» **Task goal**: In the listing below, reproduce verbatim every line from the one containing "text EVV – Vyprávění" through the one containing "text Logopedická prevence: děti", including both of those lines.

(Part of a data file)
■ ■ ■
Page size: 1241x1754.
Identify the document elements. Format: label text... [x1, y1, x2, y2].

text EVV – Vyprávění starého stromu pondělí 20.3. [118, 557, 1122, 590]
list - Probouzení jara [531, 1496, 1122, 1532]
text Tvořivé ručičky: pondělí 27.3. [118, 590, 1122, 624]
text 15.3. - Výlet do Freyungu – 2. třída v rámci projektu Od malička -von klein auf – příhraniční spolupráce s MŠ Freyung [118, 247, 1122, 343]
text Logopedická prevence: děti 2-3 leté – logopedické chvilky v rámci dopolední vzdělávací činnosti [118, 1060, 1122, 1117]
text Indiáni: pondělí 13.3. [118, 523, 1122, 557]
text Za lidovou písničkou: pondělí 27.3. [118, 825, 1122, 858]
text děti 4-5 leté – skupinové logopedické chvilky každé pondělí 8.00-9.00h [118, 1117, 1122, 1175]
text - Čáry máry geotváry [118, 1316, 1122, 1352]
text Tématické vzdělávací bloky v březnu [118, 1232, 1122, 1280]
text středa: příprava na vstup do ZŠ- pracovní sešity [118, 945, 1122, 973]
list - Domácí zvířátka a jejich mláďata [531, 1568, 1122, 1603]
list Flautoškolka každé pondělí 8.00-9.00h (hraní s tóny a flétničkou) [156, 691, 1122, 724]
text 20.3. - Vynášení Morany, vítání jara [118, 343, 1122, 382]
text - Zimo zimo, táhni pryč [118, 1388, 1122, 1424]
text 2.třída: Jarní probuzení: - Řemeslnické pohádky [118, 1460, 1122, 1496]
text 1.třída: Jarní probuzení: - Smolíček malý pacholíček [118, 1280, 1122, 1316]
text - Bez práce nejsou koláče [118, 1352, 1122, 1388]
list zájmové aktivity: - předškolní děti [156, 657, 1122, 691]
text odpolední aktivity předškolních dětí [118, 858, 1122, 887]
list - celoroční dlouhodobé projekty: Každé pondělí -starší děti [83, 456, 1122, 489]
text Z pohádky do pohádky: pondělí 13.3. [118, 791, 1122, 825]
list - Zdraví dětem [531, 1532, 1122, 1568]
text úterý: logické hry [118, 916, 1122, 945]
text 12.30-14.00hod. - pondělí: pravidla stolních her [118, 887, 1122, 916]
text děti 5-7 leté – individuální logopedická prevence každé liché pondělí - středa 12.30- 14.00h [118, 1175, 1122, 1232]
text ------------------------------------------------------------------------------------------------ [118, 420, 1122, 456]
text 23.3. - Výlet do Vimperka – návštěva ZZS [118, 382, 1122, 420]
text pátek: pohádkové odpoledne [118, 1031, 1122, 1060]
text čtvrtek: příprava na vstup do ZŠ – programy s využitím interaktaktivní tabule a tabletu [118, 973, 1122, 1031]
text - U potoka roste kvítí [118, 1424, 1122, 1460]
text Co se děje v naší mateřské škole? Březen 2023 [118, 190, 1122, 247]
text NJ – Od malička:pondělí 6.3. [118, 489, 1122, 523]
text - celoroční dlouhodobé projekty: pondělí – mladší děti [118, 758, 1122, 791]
■ ■ ■
» **Final answer**:
text EVV – Vyprávění starého stromu pondělí 20.3. [118, 557, 1122, 590]
list - Probouzení jara [531, 1496, 1122, 1532]
text Tvořivé ručičky: pondělí 27.3. [118, 590, 1122, 624]
text 15.3. - Výlet do Freyungu – 2. třída v rámci projektu Od malička -von klein auf – příhraniční spolupráce s MŠ Freyung [118, 247, 1122, 343]
text Logopedická prevence: děti 2-3 leté – logopedické chvilky v rámci dopolední vzdělávací činnosti [118, 1060, 1122, 1117]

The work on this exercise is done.